Of course, we would never contend that the noose hangers should have been sent to prison, charged with a crime, or even expelled for that matter. Although we believe that the Jena 6 were seriously overcharged, sending white students to jail would be a poor way of balancing the scales. The federal government should be prepared to investigate and prosecute serious hate crimes that occur in our nation's school when state and local authorities fail to take appropriate action. But the criminal law is a blunt instrument, and too many of our young people are already being pushed out of our schools and into our prisons.

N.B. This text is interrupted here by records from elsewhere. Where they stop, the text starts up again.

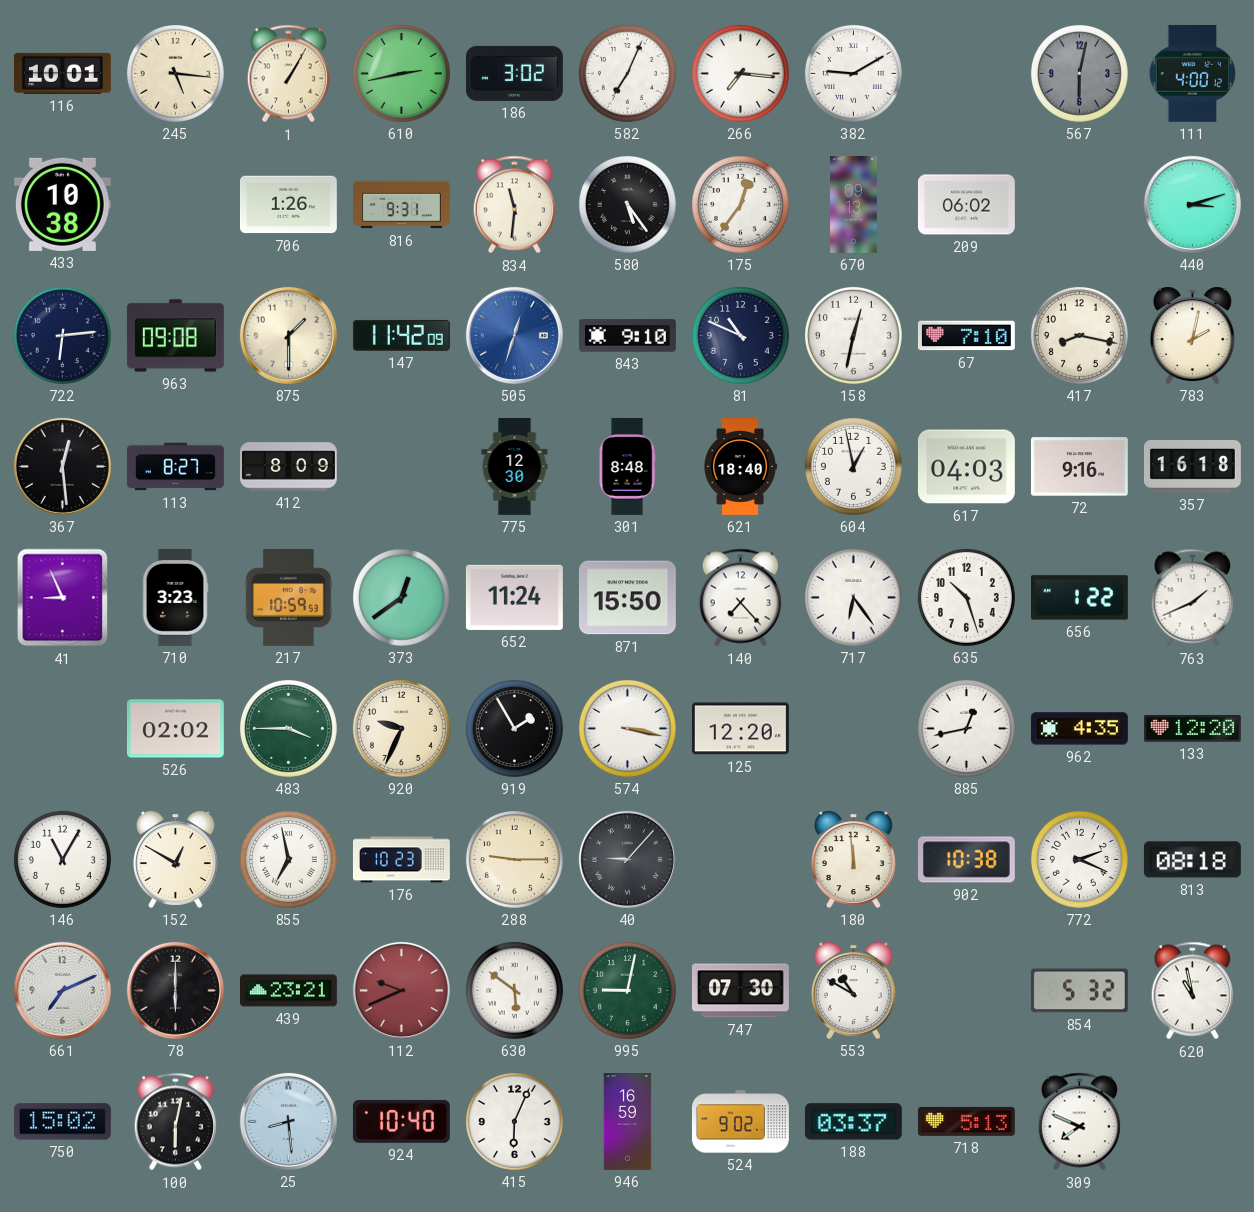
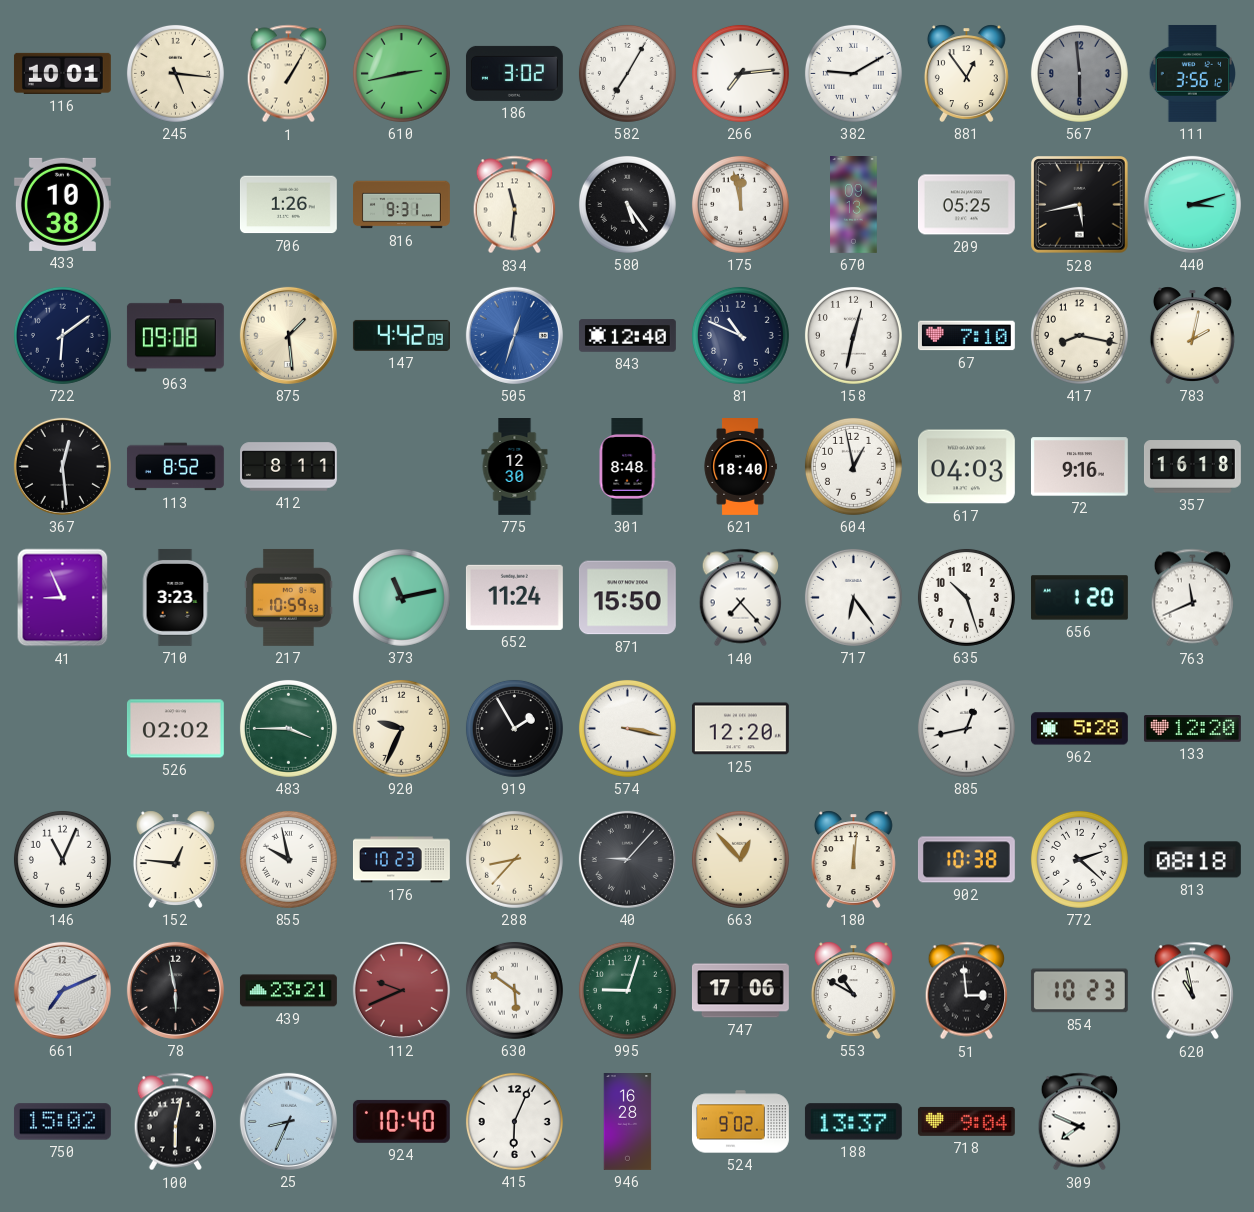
582: 7:04 -> 7:05
266: 7:16 -> 7:14
881: none -> 12:54
567: 6:02 -> 5:59
111: 4:00 -> 3:56
175: 12:36 -> 11:58
209: 06:02 -> 05:25
528: none -> 5:43
722: 6:14 -> 6:09
875: 1:30 -> 1:29
147: 11:42 -> 4:42
843: 9:10 -> 12:40
113: 8:27 -> 8:52
412: 8:09 -> 8:11
373: 12:39 -> 11:13
656: 1:22 -> 1:20
763: 1:41 -> 11:41
962: 4:35 -> 5:28
146: 11:05 -> 11:04
152: 12:50 -> 12:46
855: 6:58 -> 9:58
288: 9:15 -> 8:37
663: none -> 12:53
180: 11:59 -> 12:01
772: 2:19 -> 2:22
78: 6:00 -> 5:58
995: 9:02 -> 9:03
747: 07:30 -> 17:06
51: none -> 2:59
854: 5:32 -> 10:23
25: 8:29 -> 8:34
946: 16:59 -> 16:28
188: 03:37 -> 13:37
718: 5:13 -> 9:04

A far wiser course than increasing federal prosecutions would be increasing federal investment in services designed to soothe the racial and ethnic tensions simmering in our nation's schools and to respond promptly when hate crimes occur. Congress should consider mandating an increase in the staff of the Community Relations Service. As our nation's diversity has increased, the size of the Community Relations Service has decreased. In addition, Congress should consider mandating an expansion of programs to fund the activities of non-profit organizations working to prevent hate crimes in our nation's schools. In recent years, federal funding for such programs has been severely curtailed despite the fact that the problems they address have not diminished. Whether conducted by federal agencies or non-profit organizations, hate crime trainings should include a component for raising the awareness of prosecutors about how their public actions and the exercise of their discretion can inflame or calm a volatile situation.
Congress also should hold hearings on the federal effort to collect hate crime data. The "most thorough assessment" of that effort—a study conducted for the Bureau of Justice Statistics—concluded that "the full picture of hate crime…has not yet been captured through official data." Hate crimes, including those in our schools, are vastly underreported for a variety of reasons. The clearer our picture of the true dimensions of the hate crime problem, the better our strategies to combat it are likely to be. Passage of the Local Law Enforcement Hate Crime Prevention Act of 2007 would be a good start because it would require the collection of data about hate crimes committed by and against juveniles.
We have been critical of the public officials in Jena. But we are confident that they are well-meaning professionals who simply were not prepared to deal with the racial tensions at their school. The federal government, working with experts in the field, can help officials like those in Jena work toward the goal of creating schools where all students feel physically and emotionally safe. It is difficult to think of a better ending for the unfortunate events in Jena than a renewed federal effort toward this goal.
Thank you for allowing me to appear before you.